Der Vizefraktionschef der größten Oppositionspartei CHP, Gök Levent, sprach sich gegen die Wiedereinführung der Todesstrafe aus. Auch die prokurdische HDP ist dagegen. HDP-Chef Selahattin Demirtas betonte mit Blick auf die Putschisten, vor allem könne die Todesstrafe nicht rückwirkend angewandt werden.

Yildirim hatte am Montag vor überhasteten Beschlüssen in der Debatte um die Wiedereinführung der Todesstrafe gewarnt. Die Türkei hatte die Todesstrafe im Rahmen der EU-Beitrittsgespräche im Jahr 2004 abgeschafft. Zugleich sagte er jedoch: "Wir können diese Forderung unserer Bürger nicht ignorieren."

Vor dem Parlament kündigte Yildirim am Dienstag an, die Türkei werde sich bei den Verfahren gegen die Putschisten an die Gesetze halten. Die Behörden haben im Zusammenhang mit dem gescheiterten Putsch mehr als 7500 Menschen festgenommen. Seit dem Putschversuch wurden außerdem 3000 Richter und Hunderte Beamte abgesetzt. Allein die Behörde für religiöse Angelegenheiten entließ nach eigenen Angaben 492 Mitarbeiter. Es bestehe der Verdacht, dass die Betroffenen Verbindungen zum Terrorismus hätten, teilte die Behörde mit.

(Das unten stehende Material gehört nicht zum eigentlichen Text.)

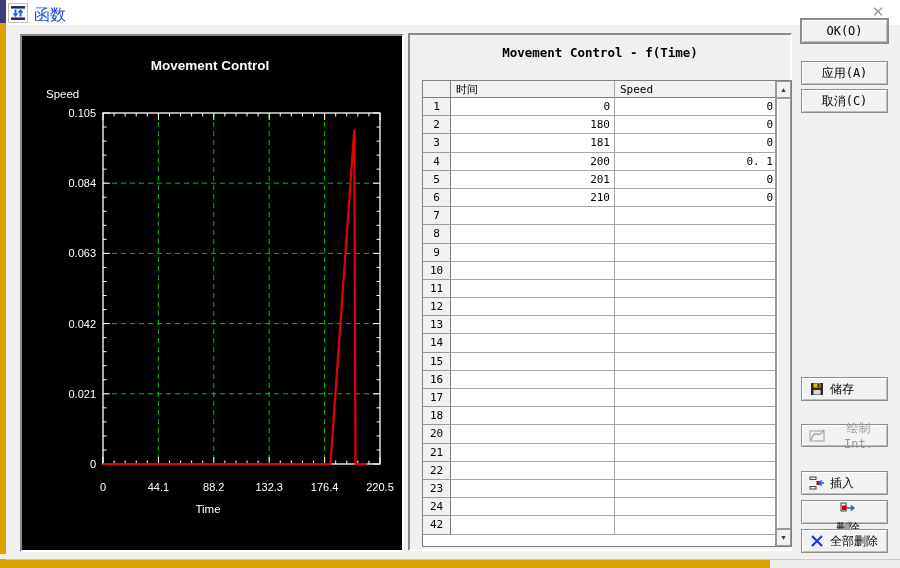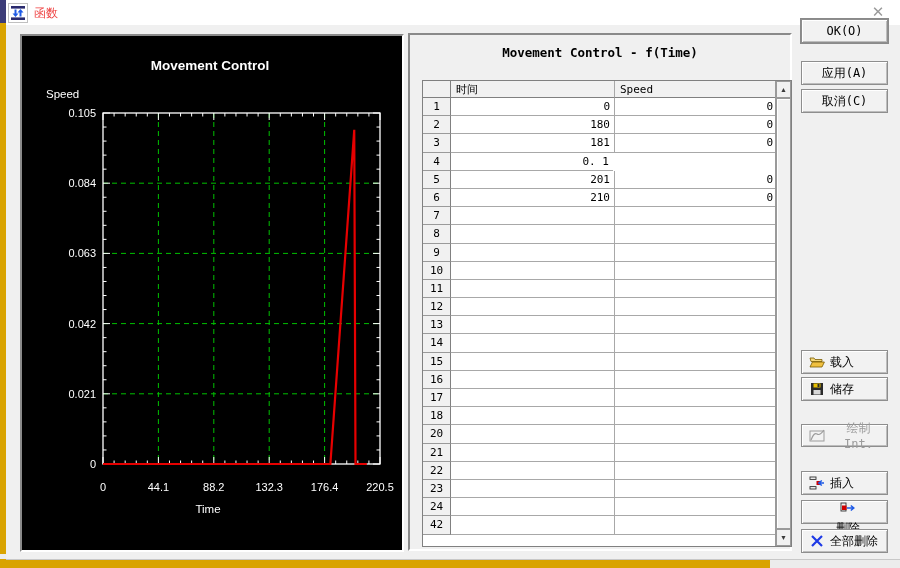--- a/index.html
+++ b/index.html
@@ -19,7 +19,7 @@
   .dialog{position:absolute;left:6px;top:0;width:894px;height:559px;background:#f0f0f0;border-bottom:1px solid #c8c8c8;}
   .titlebar{position:absolute;left:0;top:0;width:100%;height:25px;background:#ffffff;}
   .app-icon{position:absolute;left:2px;top:3px;width:20px;height:20px;display:inline-block;}
-  .win-title{position:absolute;left:28px;top:5px;font-size:12px;color:#ef4444;}
+  .win-title{position:absolute;left:28px;top:5px;font-size:16px;color:#1d4ed8;}
   .close-btn{position:absolute;right:6px;top:1px;width:32px;height:22px;border:none;background:transparent;
     color:#9a9a9a;font-size:15px;line-height:22px;text-align:center;padding:0;cursor:default;}
 

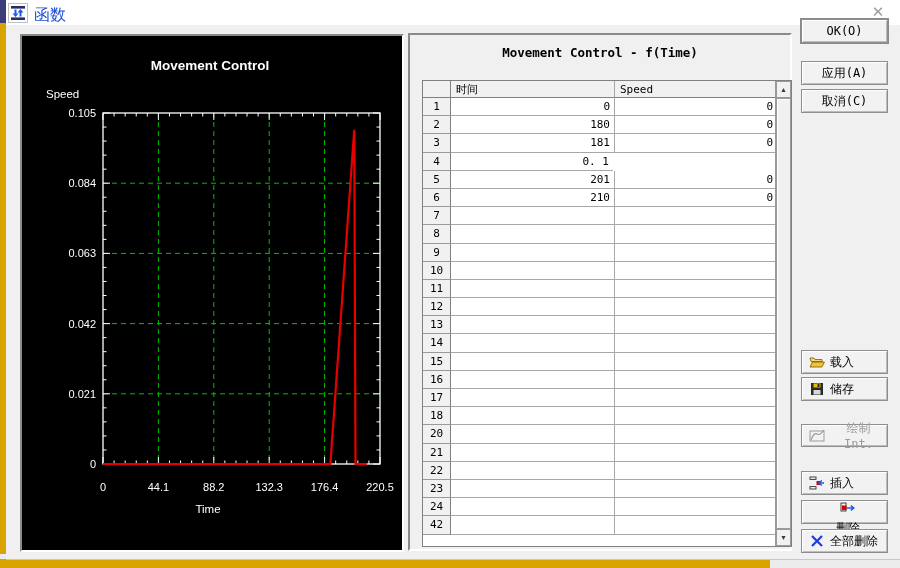--- a/index.html
+++ b/index.html
@@ -253,6 +253,7 @@
           </div>
           <div class="grow">
             <div class="gcell num">4</div>
+            <div class="gcell time val">200</div>
             <div class="gcell speed val">0. 1</div>
           </div>
           <div class="grow">

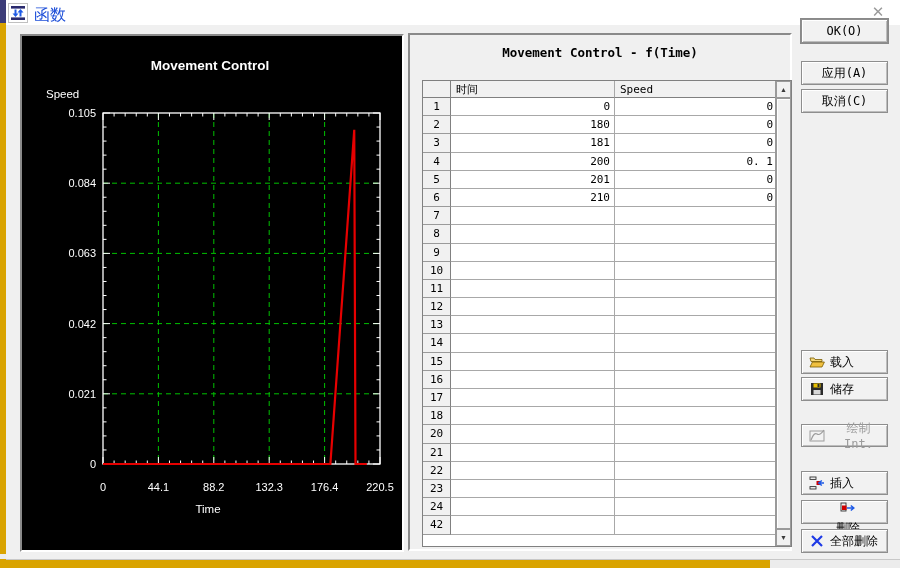--- a/index.html
+++ b/index.html
@@ -379,15 +379,6 @@
     <span>取消(C)</span>
   </button>
 
-  <button class="btn b-load icon-left">
-    <span class="bicon">
-      <svg width="16" height="14" viewBox="0 0 16 14">
-        <path d="M1 3 h4 l1 1.5 h7 v2 h-11 z" fill="#f5d87a" stroke="#7a5c00" stroke-width="0.8"></path>
-        <path d="M1 12 l2.4 -5 h12 l-2.4 5 z" fill="#f0c040" stroke="#7a5c00" stroke-width="0.8"></path>
-      </svg>
-    </span>
-    <span>载入</span>
-  </button>
 
   <button class="btn b-save icon-left">
     <span class="bicon">

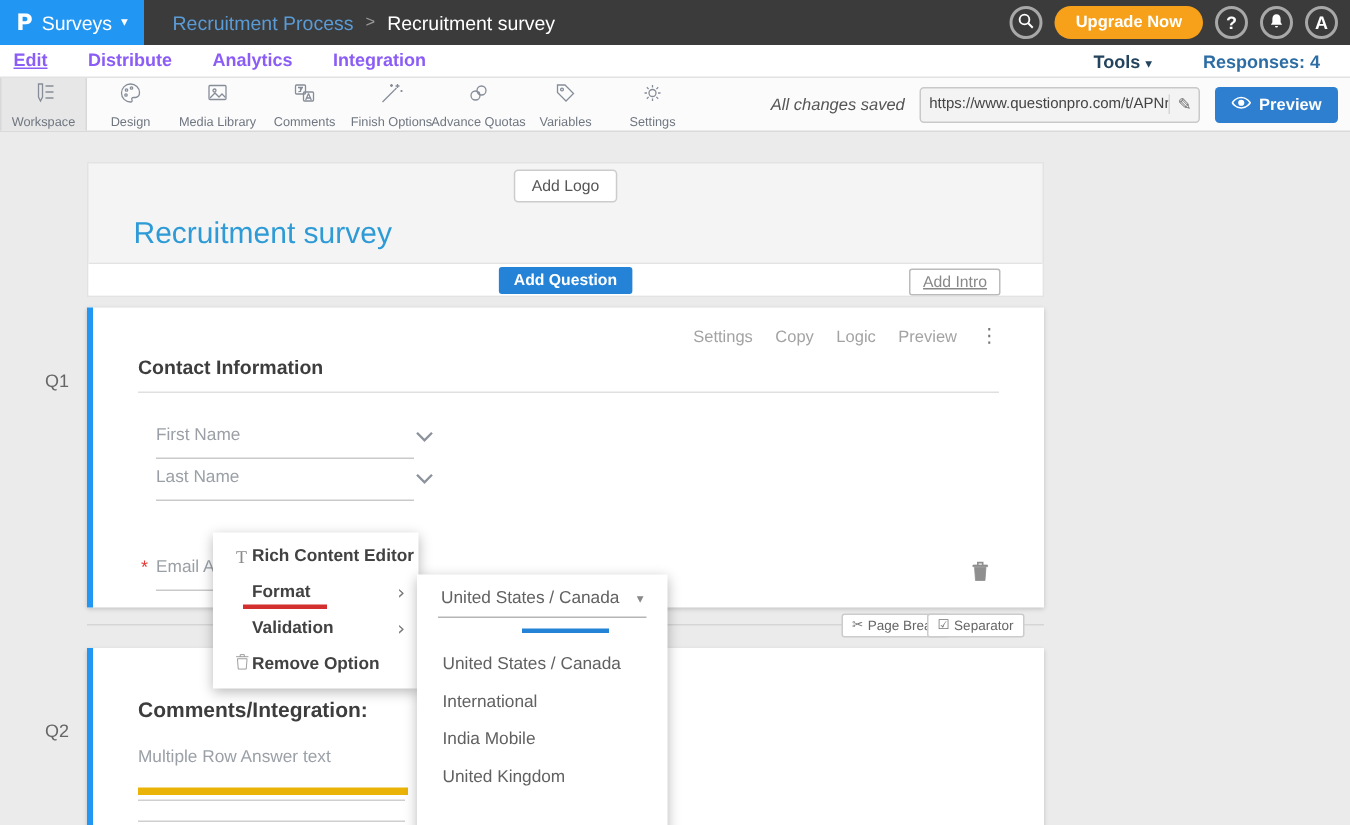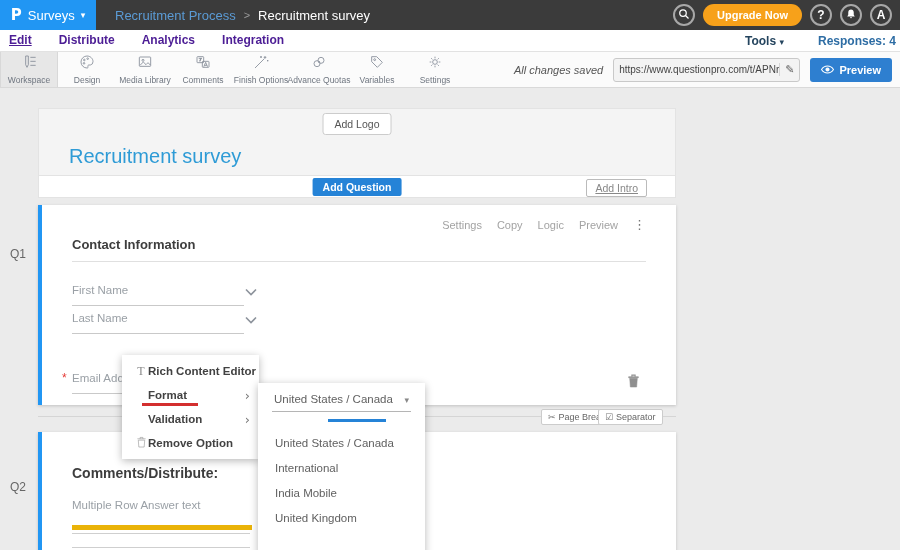--- a/index.html
+++ b/index.html
@@ -23,7 +23,7 @@
   
   .navbar { height:22px; background:#fff; display:flex; align-items:center; border-bottom:1px solid #e2e2e2; font-size:12px; }
   .nav-tabs { display:flex; gap:27px; padding-left:9px; }
-  .nav-tab { color:#4c1d95; font-weight:bold; cursor:pointer; padding-bottom:2px; }
+  .nav-tab { color:#8b5cf6; font-weight:bold; cursor:pointer; padding-bottom:2px; }
   .nav-tab.active { text-decoration:underline; }
   .navbar-right { margin-left:auto; display:flex; align-items:center; gap:34px; padding-right:4px; }
   .tools-lbl { color:#24445e; font-weight:bold; cursor:pointer; }

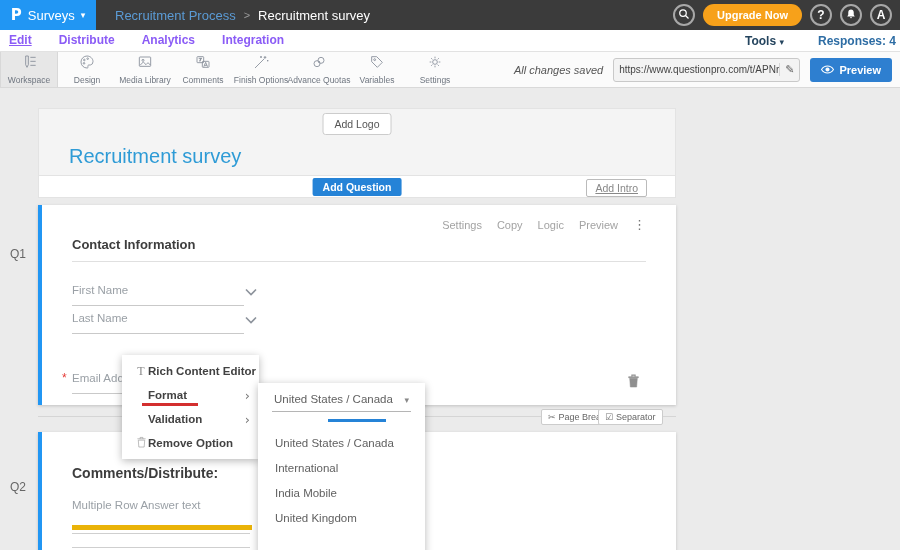--- a/index.html
+++ b/index.html
@@ -25,7 +25,7 @@
   .nav-tabs { display:flex; gap:27px; padding-left:9px; }
   .nav-tab { color:#8b5cf6; font-weight:bold; cursor:pointer; padding-bottom:2px; }
   .nav-tab.active { text-decoration:underline; }
-  .navbar-right { margin-left:auto; display:flex; align-items:center; gap:34px; padding-right:4px; }
+  .navbar-right { margin-left:auto; display:flex; align-items:center; gap:34px; padding-right:20px; }
   .tools-lbl { color:#24445e; font-weight:bold; cursor:pointer; }
   .responses-lbl { color:#2e6da4; font-weight:bold; cursor:pointer; }
 

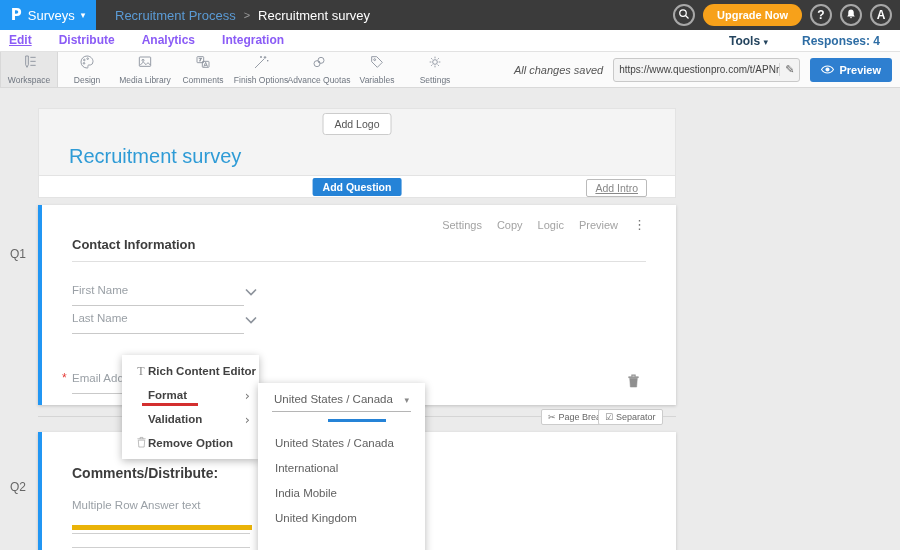--- a/index.html
+++ b/index.html
@@ -43,7 +43,7 @@
   .preview-btn { background:#2e7fd0; color:#fff; border:none; border-radius:3px; height:24px; padding:0 11px; font-size:11px; font-weight:bold; display:flex; align-items:center; gap:5px; cursor:pointer; }
 
   
-  .main { position:relative; height:462px; }
+  .main { position:relative; height:462px;margin-left:20px; }
   .card { position:absolute; left:38px; width:638px; background:#fff; }
   .q-label { position:absolute; left:10px; font-size:12px; color:#666; }
 

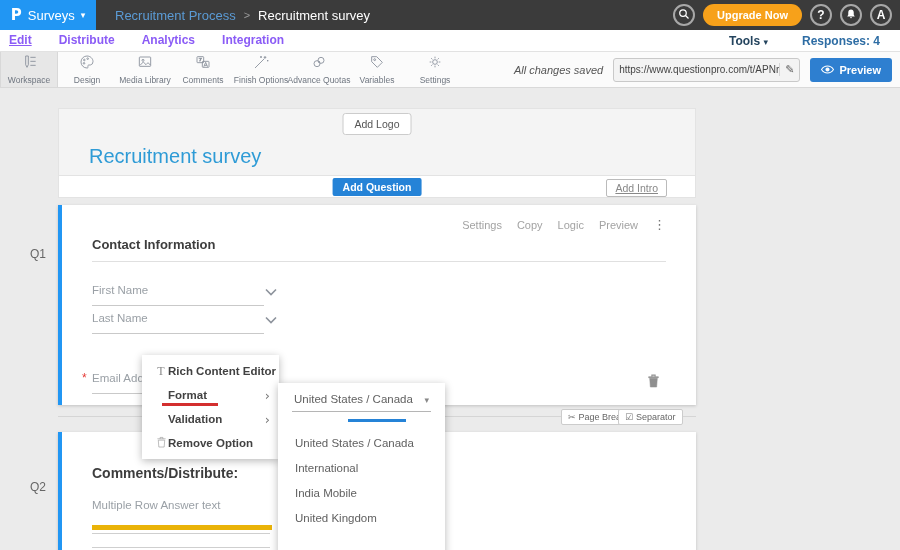--- a/index.html
+++ b/index.html
@@ -63,7 +63,7 @@
   .dots-icon { font-size:13px; color:#777; cursor:pointer; font-family:"DejaVu Sans",sans-serif; }
   .q-title { position:absolute; left:30px; top:32px; font-size:13px; font-weight:bold; color:#3d3d3d; }
   .q-hr { position:absolute; left:30px; right:30px; top:56px; border-bottom:1px solid #e0e0e0; }
-  .field-row { position:absolute; left:30px; width:200px; height:24px; }
+  .field-row { position:absolute; left:42px; width:200px; height:24px; }
   .field-line { width:172px; border-bottom:1px solid #c9c9c9; padding-bottom:7px; }
   .field-label { font-size:11.5px; color:#9aa0a6; }
   .chev { position:absolute; left:173px; top:2px; cursor:pointer; }

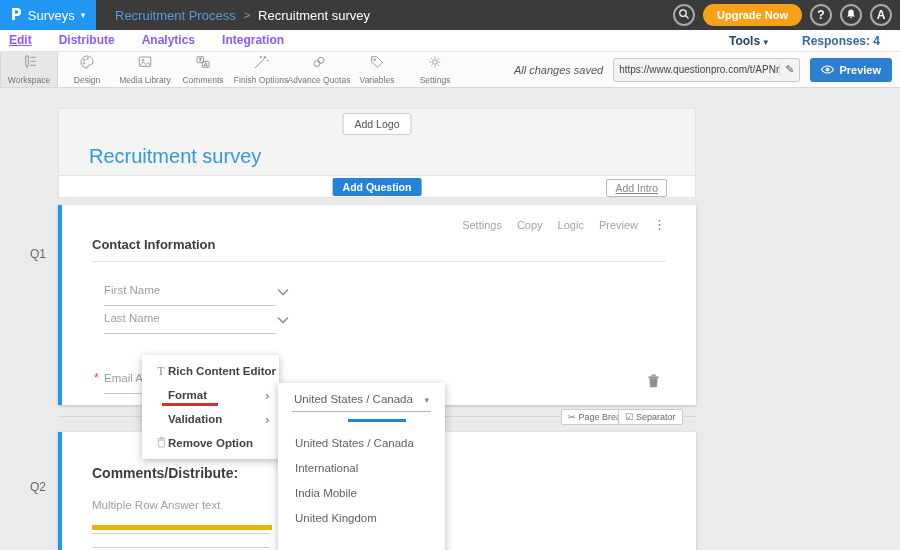--- a/index.html
+++ b/index.html
@@ -305,7 +305,7 @@
 
   <div class="q-label" style="top:392px">Q2</div>
   <div class="card q2-card">
-    <div class="q2-title">Comments/Distribute:</div>
+    <div class="q2-title">Comments/Integration:</div>
     <div class="q2-row">
       <div class="q2-line"><span class="field-label">Multiple Row Answer text</span></div>
     </div>

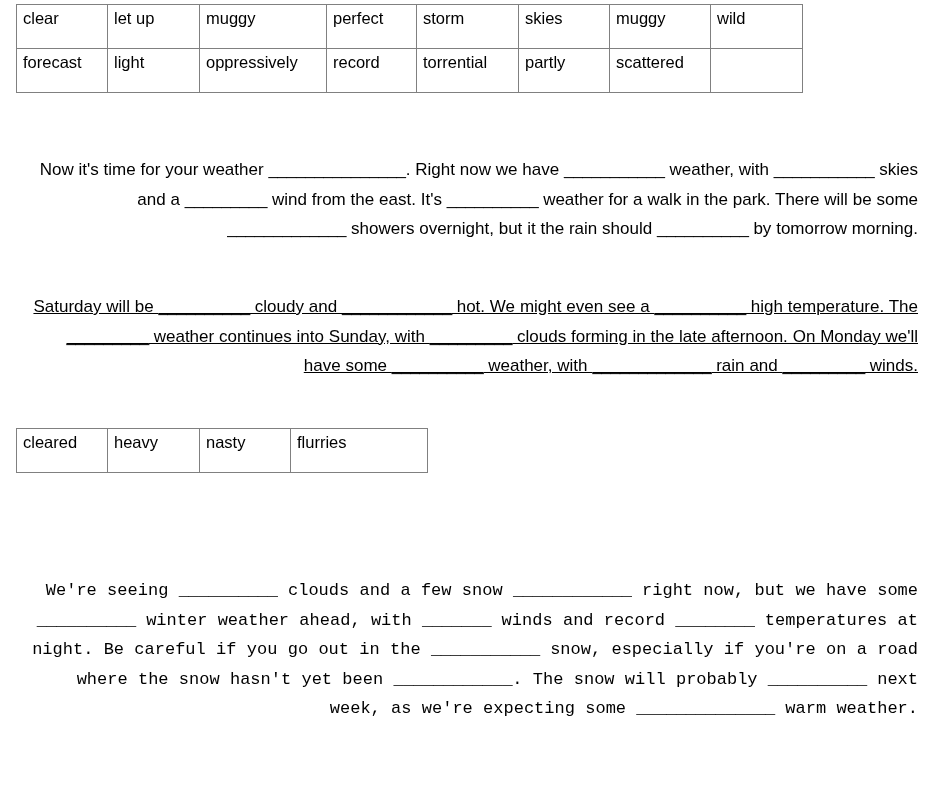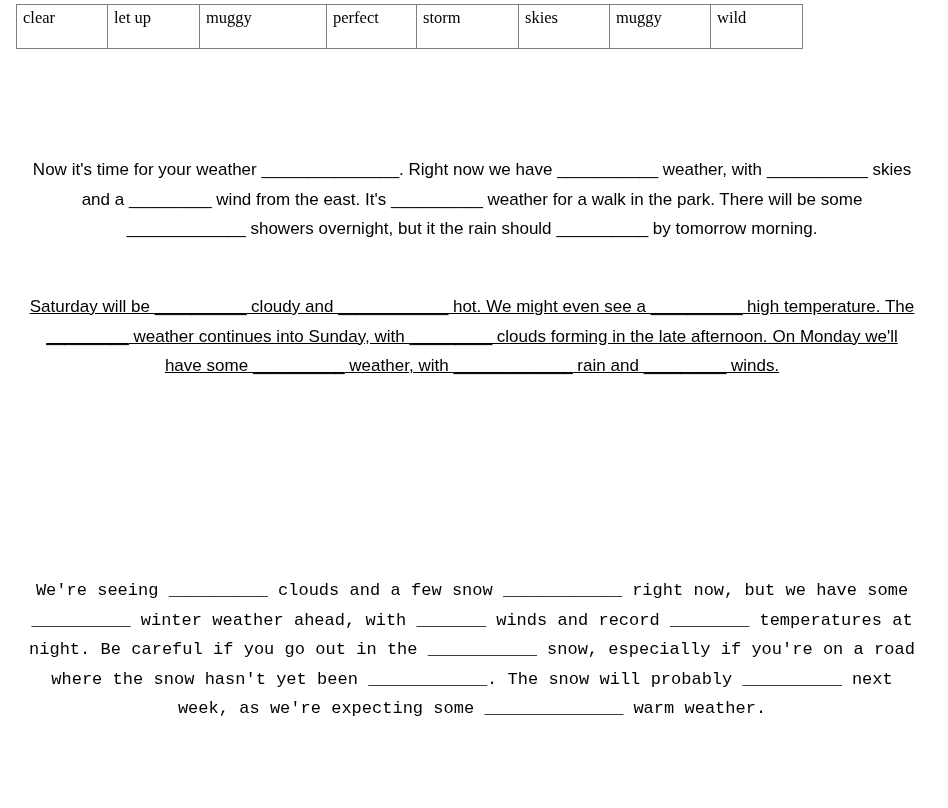--- a/index.html
+++ b/index.html
@@ -46,7 +46,6 @@
     left: 16px;
     top: 4px;
     width: 786px;
-    font-family: Liberation Serif, serif;
   }
   #table-one col.c0 { width: 91px; }
   #table-one col.c1 { width: 92px; }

Unterdessen gehen die Festnahmen weiter: Erkan Kivrak, Militärberater von Präsident Erdogan, wurde während seines Urlaubs in einem Hotel in Antalya in Gewahrsam genommen, meldete die staatliche Nachrichtenagentur Anadolu. Angaben zu den konkreten Vorwürfen gegen den Oberstleutnant machte sie nicht. Die Nachrichtenagentur DHA hatte bereits am Sonntag über die Festnahme eines weiteren Erdogan-Beraters berichtet. Dabei habe es sich um den Oberst Ali Yazici gehandelt, hieß es.